Page images and extracted text
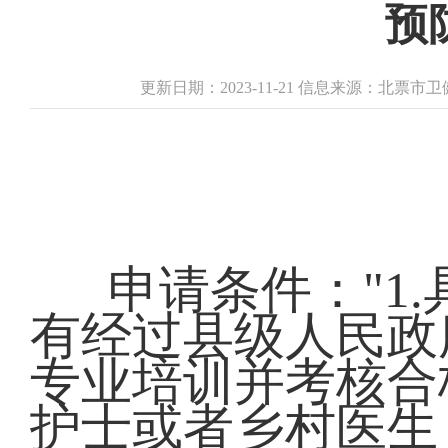
预
更新日期：2023-11-21 信息来源：北票
申请条件："1
有经过县级人民政
专业培训并考核合
护士或者乡村医生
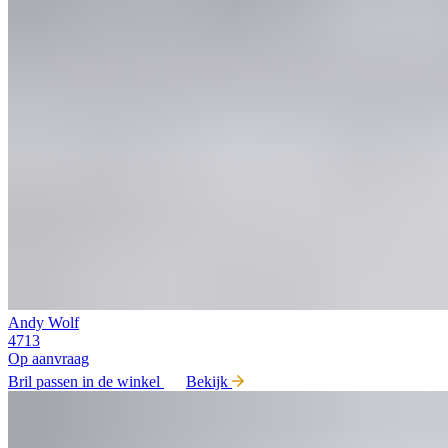
Andy Wolf
4713
Op aanvraag
Bril passen in de winkel
Bekijk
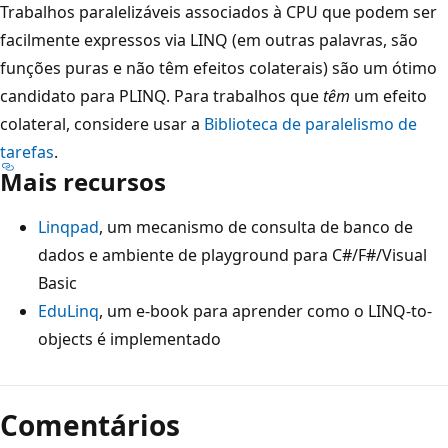
Trabalhos paralelizáveis associados à CPU que podem ser
facilmente expressos via LINQ (em outras palavras, são
funções puras e não têm efeitos colaterais) são um ótimo
candidato para PLINQ. Para trabalhos que
têm
um efeito
colateral, considere usar a
Biblioteca de paralelismo de
tarefas
.
Mais recursos
Linqpad
, um mecanismo de consulta de banco de
dados e ambiente de playground para C#/F#/Visual
Basic
EduLinq
, um e-book para aprender como o LINQ-to-
objects é implementado
Comentários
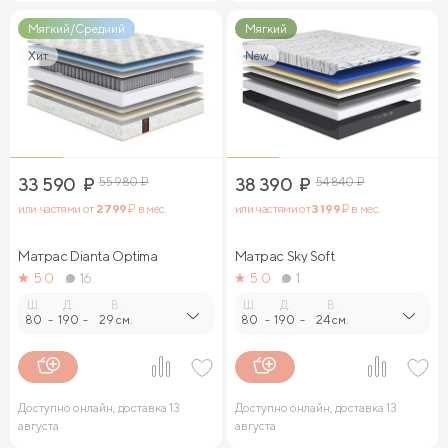
Мягкий/Средний
Мягкий
Хит
New
33 590
₽
55 980
₽
38 390
₽
54 840
₽
или частями от
2 799
₽ в мес.
или частями от
3 199
₽ в мес.
Матрас Dianta Optima
Матрас Sky Soft
5.0
16
5.0
1
Ш.
Д.
В.
Ш.
Д.
В.
80
-
190
-
29 см.
80
-
190
-
24 см.
Доступно онлайн, доставка 13
Доступно онлайн, доставка 13
августа
августа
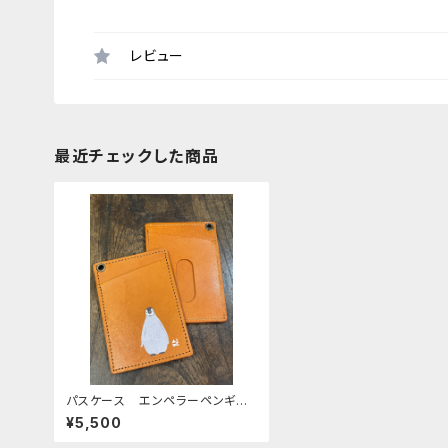
レビュー
最近チェックした商品
パスケース エンペラーペンギ
ン 皇帝ペンギン ひなペン ヒ
¥5,500
ナ 正面 CAMEL キャメル
ぺんぎん 栃木レザー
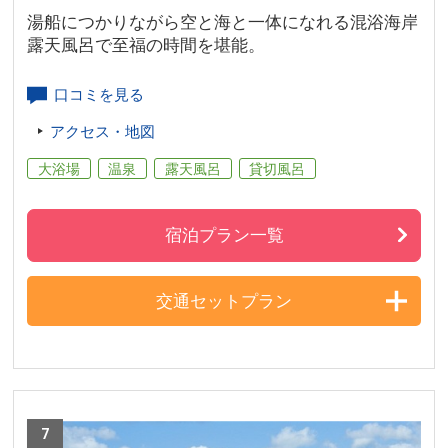
湯船につかりながら空と海と一体になれる混浴海岸
露天風呂で至福の時間を堪能。
口コミを見る
アクセス・地図
大浴場
温泉
露天風呂
貸切風呂
宿泊プラン一覧
交通セットプラン
7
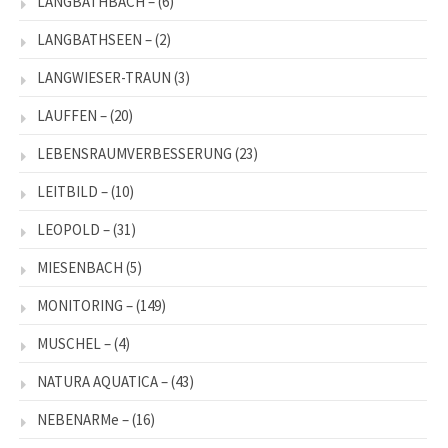
LANGBATHBACH –
(6)
LANGBATHSEEN –
(2)
LANGWIESER-TRAUN
(3)
LAUFFEN –
(20)
LEBENSRAUMVERBESSERUNG
(23)
LEITBILD –
(10)
LEOPOLD –
(31)
MIESENBACH
(5)
MONITORING –
(149)
MUSCHEL –
(4)
NATURA AQUATICA –
(43)
NEBENARMe –
(16)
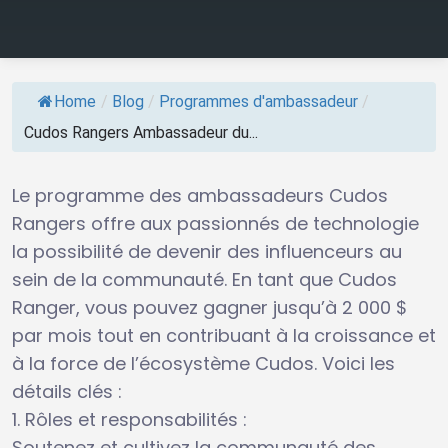
Home
/
Blog
/
Programmes d'ambassadeur
/
Cudos Rangers Ambassadeur du...
Le programme des ambassadeurs Cudos
Rangers offre aux passionnés de technologie
la possibilité de devenir des influenceurs au
sein de la communauté. En tant que Cudos
Ranger, vous pouvez gagner jusqu’à 2 000 $
par mois tout en contribuant à la croissance et
à la force de l’écosystème Cudos. Voici les
détails clés :
1. Rôles et responsabilités :
Soutenez et cultivez la communauté des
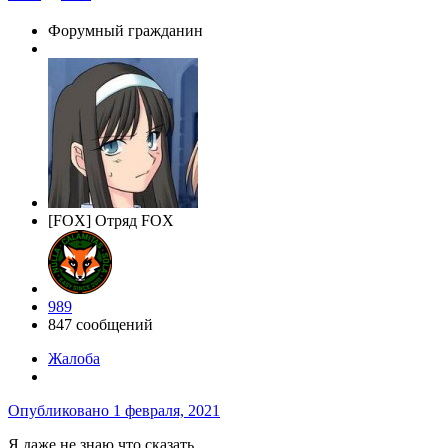
Форумный гражданин
[FOX] Отряд FOX
989
847 сообщений
Жалоба
Опубликовано
1 февраля, 2021
Я даже не знаю что сказать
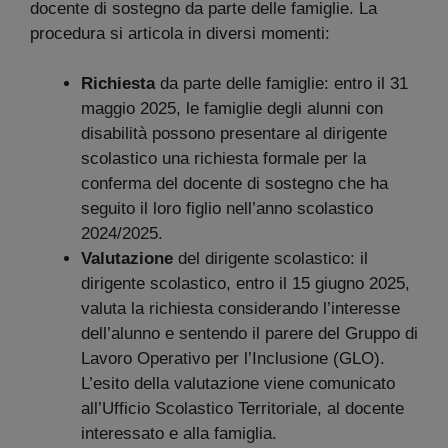
docente di sostegno da parte delle famiglie. La
procedura si articola in diversi momenti:
Richiesta
da parte delle famiglie: entro il 31
maggio 2025, le famiglie degli alunni con
disabilità possono presentare al dirigente
scolastico una richiesta formale per la
conferma del docente di sostegno che ha
seguito il loro figlio nell’anno scolastico
2024/2025.
Valutazione
del dirigente scolastico: il
dirigente scolastico, entro il 15 giugno 2025,
valuta la richiesta considerando l’interesse
dell’alunno e sentendo il parere del Gruppo di
Lavoro Operativo per l’Inclusione (GLO).
L’esito della valutazione viene comunicato
all’Ufficio Scolastico Territoriale, al docente
interessato e alla famiglia.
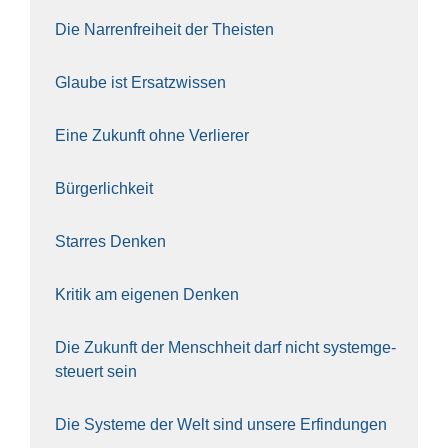
Die Nar­ren­frei­heit der The­is­ten
Glau­be ist Ersatz­wis­sen
Eine Zukunft ohne Ver­lie­rer
Bür­ger­lich­keit
Star­res Den­ken
Kri­tik am eige­nen Den­ken
Die Zukunft der Mensch­heit darf nicht sys­tem­ge­
steu­ert sein
Die Sys­te­me der Welt sind unse­re Erfin­dun­gen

## Task requirements
Only lines holding the string "parte" are wanted; gather each one from the entries above.

## Response area
docente di sostegno da parte delle famiglie. La
da parte delle famiglie: entro il 31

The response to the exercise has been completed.